All professional cleaning chemical manufacturers must ensure that any beneficial claims made address the impacts that are relevant to the impact of the product concerned. Cleaning chemicals sold into the professional arena, such as catering outlets, hotels, laundries, hospitals, schools and offices, although used every-day and are critical in terms of performance and results, account for only a very small part of the total environmental impact of the cleaning process. This is sometimes lost on the professional buyer as mentioned earlier.
The best illustration of this relates to processes involving high temperatures and mechanical equipment that use lots of energy to do the cleaning. It is the energy in the sustainability equation that is the main issue here because in automatic dish washing, detergents and rinse additives are usually dosed at 0.25% and 0.025% with water (very high dilution rates) with the dishwasher and the hot water doing most of the work. It is interesting that the EU Ecolabel only added dishwashing detergents to their scheme very recently, promoting a raw material that is widely used anyway in the “non-green” market – we leave you to make your own conclusions there.
What is weightier in the argument is the environmental impact of a product over its entire life cycle. In dishwashing and laundry for example, some companies have looked to replace a long established core ingredient EDTA with MGDA as a better (yet far more expensive) environmental alternative, yet arguably the biggest environmental impacts of the dish wash process is the energy used when heating water (to 90°C in the dish wash rinse cycle).
So, would it not be better to look at lowering energy, water, and waste/over consumption? Switching to perceived ‘safer’ ingredients may just be shifting environmental impacts to other parts of the overall process.
Reputable chemical manufacturers today are designing cleaning products that are increasingly highly concentrated and diluted via controlled dispensing systems. In this way, packaging and transport impacts are minimised, so the professional buyer should be asking for MORE in the bottle, not less.

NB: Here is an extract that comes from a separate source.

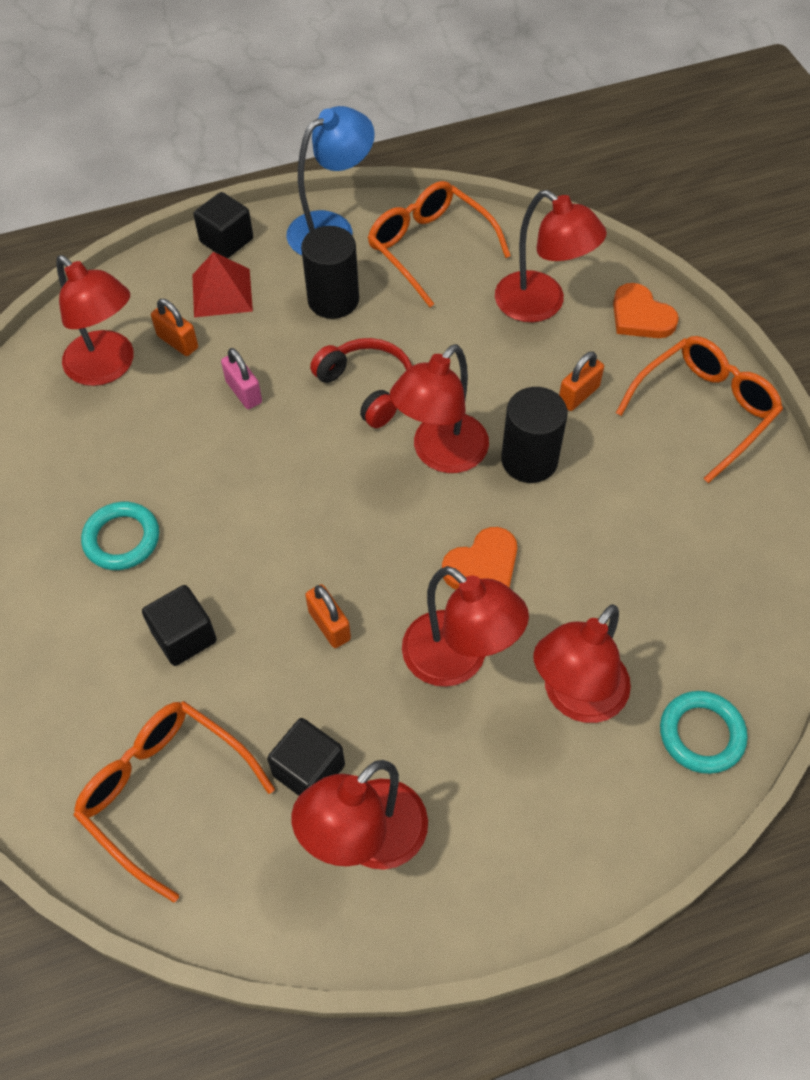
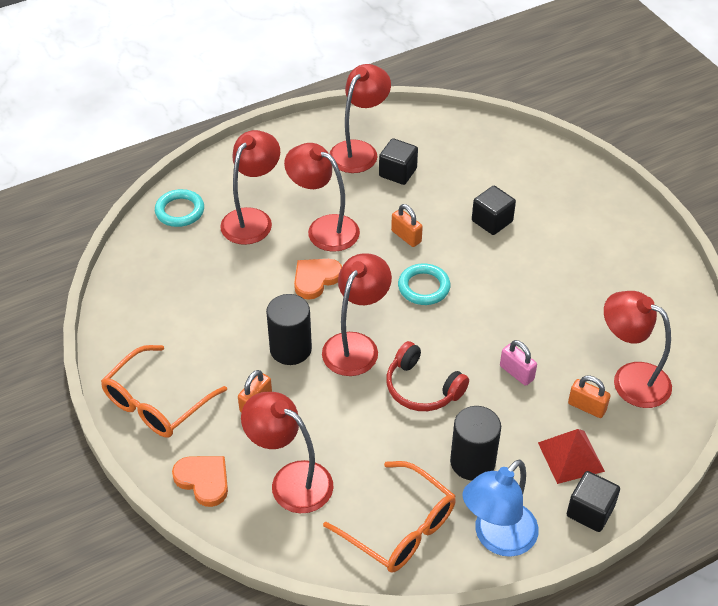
camera: 170 degrees right, 10 degrees down
(122, 539) = (556, 266): turquoise ring -> turquoise ring (423, 287)
(165, 792) = (471, 156): orange glasses -> none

The paradox for the user is that these products in concentrate form may potentially be more user- and environmentally-hazardous, but due to the use of controlled dosing systems, the diluted, ready-to-use products will have very low environmental and H&S impacts and will limit waste considerably – this is the trade-off.

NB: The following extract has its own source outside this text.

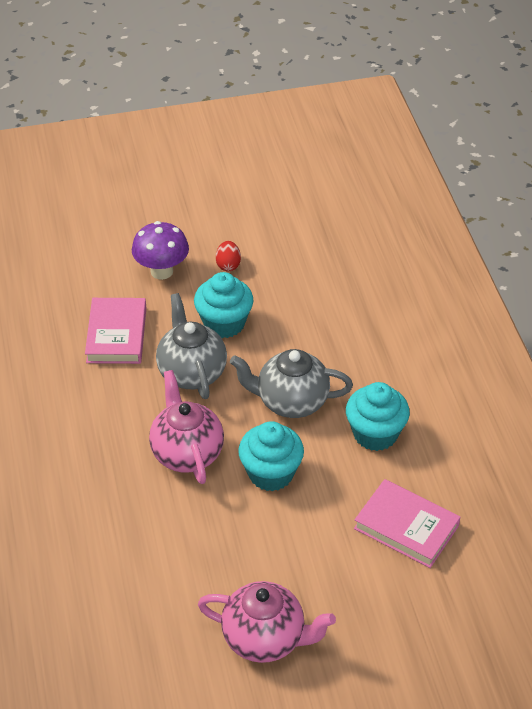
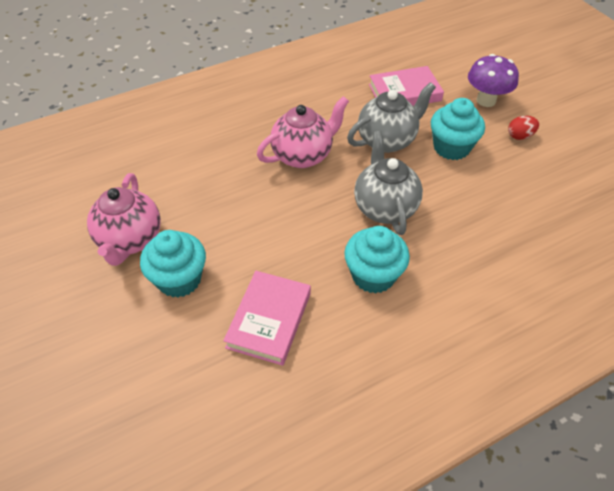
camera: 75 degrees right, 5 degrees up
(271, 473) = (300, 210): turquoise cupcake -> turquoise cupcake (179, 279)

The key point is that dosage (or the amount of concentrate used) drives every other aspect of the sustainability equation. Dosing more (of a weaker product) simply uses more resources and creates more waste. It would also be naïve to think that “being greener” with a single specific ingredient is the answer. At the end of the day, if sustainability is one central pillar of the environmental debate, then two others, of equal importance, are the considerations of performance and cost.

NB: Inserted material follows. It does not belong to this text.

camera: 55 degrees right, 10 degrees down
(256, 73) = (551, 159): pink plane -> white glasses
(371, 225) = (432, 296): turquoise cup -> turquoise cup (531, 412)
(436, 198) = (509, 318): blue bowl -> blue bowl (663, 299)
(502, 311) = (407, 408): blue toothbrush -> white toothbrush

Six Top Tips for Businesses to Minimise Environmental Impact:
1. Reduce the consumption of product, packaging and energy by buying effective products and using them efficiently to minimise wastage and disposal to landfill.
2. Define what task the cleaning products will be used for and buy products that deliver the required performance.
3. Analyse and reduce re-work rates, cleaning correctly the first time will minimise waste, particularly in energy intensive operations such as machine dishwashing.
4. Go for more concentrated products where applicable and dilute and use products according to the manufacturer’s instructions using accurate dosing systems where appropriate.
5. Service cleaning equipment regularly, particularly critical items such as dosing pumps for automated machines.
6. Train cleaning staff on the safe and effective use of cleaning chemicals.